- Extrait
——————
Le sénateur LR de Seine-et-Marne, Pierre Cuypers, est le premier à prendre la parole sur l’article 1. Il évoque « l’amour filial qui existe depuis la nuit des temps », « nous laissons contrarier la nature ». Pour lui, « créer une double filiation maternelle et supprimer la notion de père est intolérable ». « Président du groupe parlementaire chrétien, j’ai cosigné l’amendement de suppression Anne Chain-Larché », tient à préciser Pierre Cuypers. Manière d’évoquer une forme de non-dit qui a plané sur les débats : les convictions religieuses peuvent être, pour certains, l’un des moteurs de l’opposition à la PMA pour toutes, même si elles ne sont pas la seule explication.
Le sujet divise en réalité la droite. Alain Milon est ainsi totalement pour la PMA. « Un enfant a besoin d’éducation, d’amour, d’autorité, qui peut être donné par des couples non hétérosexuels » souligne le sénateur LR. Le président du Sénat, Gérard Larcher, s’était dit lui, il y a plus d’un an, « assez ouvert » à la PMA.
——————
- Données d'entrée
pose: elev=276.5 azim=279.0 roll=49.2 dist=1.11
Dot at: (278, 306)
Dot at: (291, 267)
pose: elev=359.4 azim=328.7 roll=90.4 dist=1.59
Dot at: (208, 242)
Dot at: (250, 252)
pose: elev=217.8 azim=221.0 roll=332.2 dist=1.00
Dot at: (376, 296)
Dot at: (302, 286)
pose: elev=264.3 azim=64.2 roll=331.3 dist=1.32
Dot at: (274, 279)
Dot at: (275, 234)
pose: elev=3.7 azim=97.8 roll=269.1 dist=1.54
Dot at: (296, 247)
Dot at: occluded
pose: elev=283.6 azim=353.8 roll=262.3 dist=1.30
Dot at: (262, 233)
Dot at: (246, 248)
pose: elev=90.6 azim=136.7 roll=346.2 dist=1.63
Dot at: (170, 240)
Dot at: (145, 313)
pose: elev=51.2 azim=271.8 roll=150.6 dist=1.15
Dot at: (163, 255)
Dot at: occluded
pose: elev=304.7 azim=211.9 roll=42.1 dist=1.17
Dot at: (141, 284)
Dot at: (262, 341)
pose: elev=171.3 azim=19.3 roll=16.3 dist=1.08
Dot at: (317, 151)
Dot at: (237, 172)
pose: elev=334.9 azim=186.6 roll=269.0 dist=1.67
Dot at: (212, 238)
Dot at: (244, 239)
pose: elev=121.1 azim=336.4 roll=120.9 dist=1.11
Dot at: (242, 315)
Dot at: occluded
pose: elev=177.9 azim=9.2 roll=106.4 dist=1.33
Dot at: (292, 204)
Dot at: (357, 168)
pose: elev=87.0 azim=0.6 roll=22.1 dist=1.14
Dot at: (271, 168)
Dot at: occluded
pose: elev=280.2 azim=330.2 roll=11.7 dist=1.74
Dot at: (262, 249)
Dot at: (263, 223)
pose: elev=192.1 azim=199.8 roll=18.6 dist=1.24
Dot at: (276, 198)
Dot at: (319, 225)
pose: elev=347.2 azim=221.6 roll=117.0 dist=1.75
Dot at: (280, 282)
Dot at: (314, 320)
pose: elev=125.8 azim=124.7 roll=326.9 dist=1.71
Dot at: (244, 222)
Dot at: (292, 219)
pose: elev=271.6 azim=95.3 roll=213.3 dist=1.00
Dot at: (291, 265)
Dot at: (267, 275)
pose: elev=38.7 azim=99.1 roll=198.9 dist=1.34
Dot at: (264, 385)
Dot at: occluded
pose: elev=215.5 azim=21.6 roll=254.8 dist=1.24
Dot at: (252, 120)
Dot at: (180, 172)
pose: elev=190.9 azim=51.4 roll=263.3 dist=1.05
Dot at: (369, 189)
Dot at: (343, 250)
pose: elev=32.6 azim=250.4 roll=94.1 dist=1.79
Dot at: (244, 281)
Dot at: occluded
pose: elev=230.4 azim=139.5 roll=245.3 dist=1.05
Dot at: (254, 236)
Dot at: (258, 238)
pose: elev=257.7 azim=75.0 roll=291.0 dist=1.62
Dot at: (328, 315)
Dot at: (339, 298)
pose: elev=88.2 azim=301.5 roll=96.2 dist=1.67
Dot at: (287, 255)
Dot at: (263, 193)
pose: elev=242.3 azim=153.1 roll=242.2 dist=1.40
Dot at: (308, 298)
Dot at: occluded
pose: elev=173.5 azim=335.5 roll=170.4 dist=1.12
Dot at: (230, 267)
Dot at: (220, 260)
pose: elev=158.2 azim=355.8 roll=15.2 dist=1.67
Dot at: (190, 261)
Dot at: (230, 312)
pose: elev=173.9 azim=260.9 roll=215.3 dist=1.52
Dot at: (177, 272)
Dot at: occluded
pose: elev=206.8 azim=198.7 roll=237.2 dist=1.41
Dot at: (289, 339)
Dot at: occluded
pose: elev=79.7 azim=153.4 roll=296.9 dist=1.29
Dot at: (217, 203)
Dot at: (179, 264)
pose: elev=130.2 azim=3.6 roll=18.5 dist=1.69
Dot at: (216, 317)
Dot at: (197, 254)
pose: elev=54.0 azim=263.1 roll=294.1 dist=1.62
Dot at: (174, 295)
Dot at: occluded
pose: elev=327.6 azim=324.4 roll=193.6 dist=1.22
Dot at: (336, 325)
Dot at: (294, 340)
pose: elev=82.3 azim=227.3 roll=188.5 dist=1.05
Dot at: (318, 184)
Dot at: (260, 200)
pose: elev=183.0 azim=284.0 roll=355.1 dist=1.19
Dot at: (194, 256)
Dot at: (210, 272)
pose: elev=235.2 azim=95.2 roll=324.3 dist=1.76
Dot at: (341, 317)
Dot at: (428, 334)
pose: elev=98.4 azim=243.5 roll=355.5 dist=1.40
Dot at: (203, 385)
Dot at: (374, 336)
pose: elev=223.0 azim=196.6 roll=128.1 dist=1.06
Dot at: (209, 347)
——————
- Énoncé de tâche
Reprenez le texte sur le débat au Sénat autour de la PMA pour toutes, à la suite de sa dernière phrase.

- Réponse proposée
« Je vous rassure, il n’y aura pas d’amendement pour introduire la sexualité des bonobos dans la loi »
A gauche, cet argument du couple « un papa, une maman » qui existerait depuis « la nuit des temps », étonne. « Quand j’interroge mes collègues spécialistes de préhistoire, dans la nuit des temps, la horde primitive dans la caverne ressemblait plutôt à une société de bonobos, avec lesquels nous partageons 98,7 % des gênes…. Je vous rassure, il n’y aura pas d’amendement pour introduire la sexualité des bonobos dans la loi » sourit le sénateur PCF Pierre Ouzoulias. Mais celui qui est chercheur à l’université veut dire « que la famille, ce n’est pas un fait naturel, c’est une construction idéologique, sociale et historique ».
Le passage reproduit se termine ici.